TEXT BLOCK:
++++++++++++++++++++
Until now, the discovery of new materials and the development of materials highly depends on the experiences gained by many experimental tries and thus are very time-consuming. Controllable materials design and synthesis guided by theories can substantially speed up the discovery and development of new materials, a long-held desire of scientists and engineers. Still, because of limited understanding of the mechanisms of materials synthesis, it has never been fully realized.
A new study by the scientists from the UNIST suggested a new way to demonstrate an example of the controllable synthesis of graphene via a theoretical understanding of the growth mechanism. The study could pave the way for the fast synthesis of better materials in the future guided by theoretical study.
They synthesized a series of multilayer spirals or spiral sharped graphene arms beneath hexagonal graphene islands. The graphene spirals have features as:
- Add-layer graphene grown beneath a graphene hexagon.
- May have 1, 2, 3, 4, 5, 6 spiral-shaped arms.
- The tip of a spiral graphene arm is always in contact with the edge of the first hexagonal graphene layer.
The formation of spiral-shaped materials has never been observed in other materials before, and as a result, no traditional theory of materials can explain it. Furthermore, the observation of graphene spirals reveals a distinct difference in the growth of first and second-layer graphene. A thorough theoretical understanding of this difference could lead to a solution for thickness controllable graphene growth, a long-term solution vexing problem in graphene synthesis.
Scientists could simulate spiraled graphene growth using a kinetic Monte Carlo (kMC) method and reveal the growth mechanism of the spiral graphene adlayer structure after rigorous experimental characterizations of the generated materials and theoretical efforts.
++++++++++++++++++++
PROBLEM TO SOLVE:
Carry on the passage about spiral graphene growth from its last sentence. The lines after this text come from a different source.

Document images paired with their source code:
++++++++++++++++++++
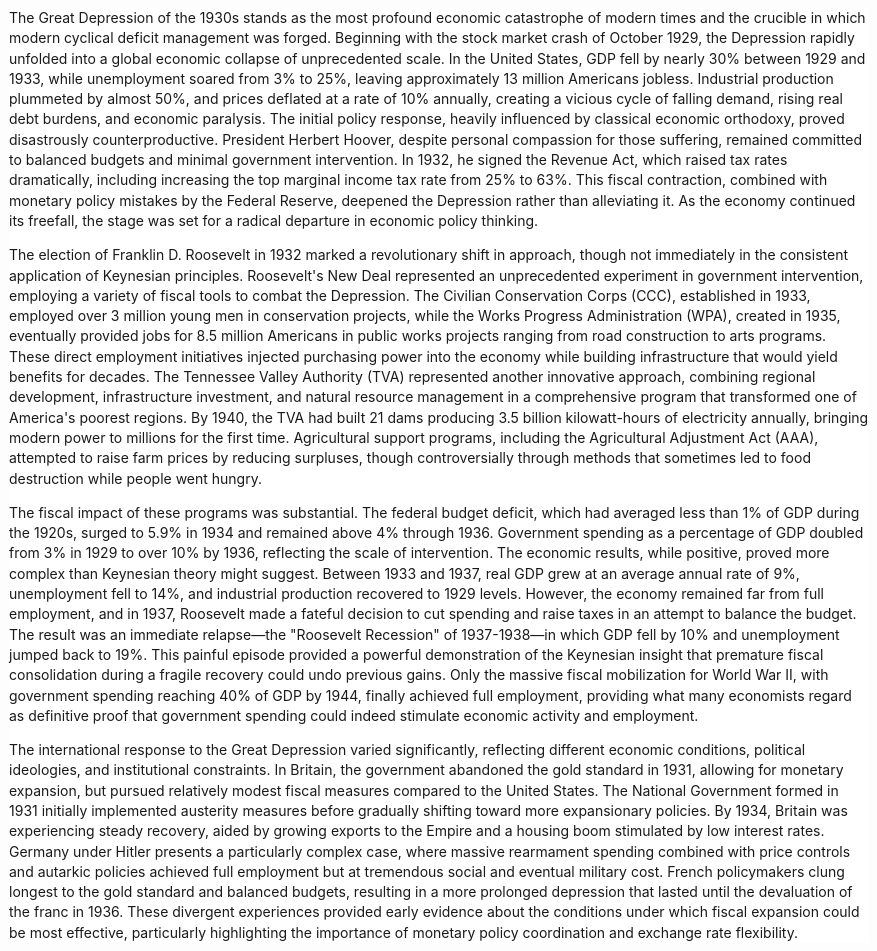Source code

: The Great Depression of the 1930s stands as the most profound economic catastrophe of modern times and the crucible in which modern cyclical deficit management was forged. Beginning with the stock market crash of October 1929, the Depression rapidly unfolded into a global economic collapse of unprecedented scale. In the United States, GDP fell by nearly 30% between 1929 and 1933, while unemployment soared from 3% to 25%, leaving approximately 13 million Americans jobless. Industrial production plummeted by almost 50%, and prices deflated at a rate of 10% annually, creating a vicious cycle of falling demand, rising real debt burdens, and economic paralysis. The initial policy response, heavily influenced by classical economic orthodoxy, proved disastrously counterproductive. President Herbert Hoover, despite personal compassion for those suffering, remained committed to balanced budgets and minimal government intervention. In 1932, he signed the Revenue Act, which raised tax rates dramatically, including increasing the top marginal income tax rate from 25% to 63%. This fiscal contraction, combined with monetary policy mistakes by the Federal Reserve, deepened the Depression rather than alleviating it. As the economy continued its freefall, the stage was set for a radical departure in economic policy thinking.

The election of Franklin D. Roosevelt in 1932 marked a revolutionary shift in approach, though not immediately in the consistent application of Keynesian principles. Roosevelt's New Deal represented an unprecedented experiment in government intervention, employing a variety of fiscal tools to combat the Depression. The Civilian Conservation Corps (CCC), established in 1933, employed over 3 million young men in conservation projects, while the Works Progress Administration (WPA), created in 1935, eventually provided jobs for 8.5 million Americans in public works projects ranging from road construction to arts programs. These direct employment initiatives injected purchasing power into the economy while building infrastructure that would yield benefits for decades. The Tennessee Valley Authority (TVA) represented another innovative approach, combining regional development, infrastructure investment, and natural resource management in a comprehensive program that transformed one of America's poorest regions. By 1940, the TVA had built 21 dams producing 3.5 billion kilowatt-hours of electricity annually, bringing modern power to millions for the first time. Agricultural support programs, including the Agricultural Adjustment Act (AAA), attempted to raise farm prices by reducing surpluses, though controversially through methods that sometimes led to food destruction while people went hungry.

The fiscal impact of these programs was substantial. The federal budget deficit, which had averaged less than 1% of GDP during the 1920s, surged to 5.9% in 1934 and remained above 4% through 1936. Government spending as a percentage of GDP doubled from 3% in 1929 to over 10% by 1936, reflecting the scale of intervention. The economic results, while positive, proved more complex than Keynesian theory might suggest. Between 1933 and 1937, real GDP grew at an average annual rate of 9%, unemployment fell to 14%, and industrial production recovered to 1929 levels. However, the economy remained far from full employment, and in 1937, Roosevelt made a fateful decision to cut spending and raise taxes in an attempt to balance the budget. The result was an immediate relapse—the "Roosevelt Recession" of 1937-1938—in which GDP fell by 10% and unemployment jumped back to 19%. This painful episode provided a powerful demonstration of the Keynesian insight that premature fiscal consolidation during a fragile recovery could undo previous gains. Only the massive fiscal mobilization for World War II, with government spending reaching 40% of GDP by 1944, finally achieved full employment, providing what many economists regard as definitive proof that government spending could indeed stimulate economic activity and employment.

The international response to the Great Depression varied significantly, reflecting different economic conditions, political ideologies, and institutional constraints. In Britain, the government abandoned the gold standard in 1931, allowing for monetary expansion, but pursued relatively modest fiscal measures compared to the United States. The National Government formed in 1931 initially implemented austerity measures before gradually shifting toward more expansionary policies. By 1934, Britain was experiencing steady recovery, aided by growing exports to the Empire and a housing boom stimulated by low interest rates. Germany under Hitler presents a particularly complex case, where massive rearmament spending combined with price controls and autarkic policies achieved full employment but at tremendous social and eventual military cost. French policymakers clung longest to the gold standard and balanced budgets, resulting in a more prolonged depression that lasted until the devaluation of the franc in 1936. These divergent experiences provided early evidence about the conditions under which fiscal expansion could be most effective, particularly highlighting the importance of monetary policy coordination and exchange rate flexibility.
++++++++++++++++++++
ANSWER FOR THIS EXERCISE:
The kinetic Monte Carlo simulation perfectly reproduced all these observations and provided an intuitive picture of the growth mechanism.
Dr. Xiao Kong, the first author of the paper, said, “The growth of graphene adlayers in the form of spiral shape is due to the limited carbon precursor diffused from the edge of the first graphene layer. If the amount of carbon precursors beneath the first graphene layer is not enough to grow a complete graphene layer, the adlayer graphene will cover a fraction of the beneath area with a specific pattern, such as the observed spiraled graphene arms. The concentration of the precursors is higher at the edge of the first layer of graphene. Thus, the tip of a graphene spiral is always attached to the edge of the first graphene layer to scavenge the precursors diffused from the edge of the first layer graphene.”
“The growth mechanism helps us understand the role of carbon precursor feeding graphene growth. If we can control the feeding of carbon precursors during graphene growth, we should be able to control the thickness of graphene precisely. Therefore, our results thus provide a new way to the controllable growth of multilayer graphene.”
Scientists used high-resolution transmission electron microscopy to characterize the samples. This offers vital information of the graphene spiral structure and leads to a complete theoretical understanding of the growth mechanism.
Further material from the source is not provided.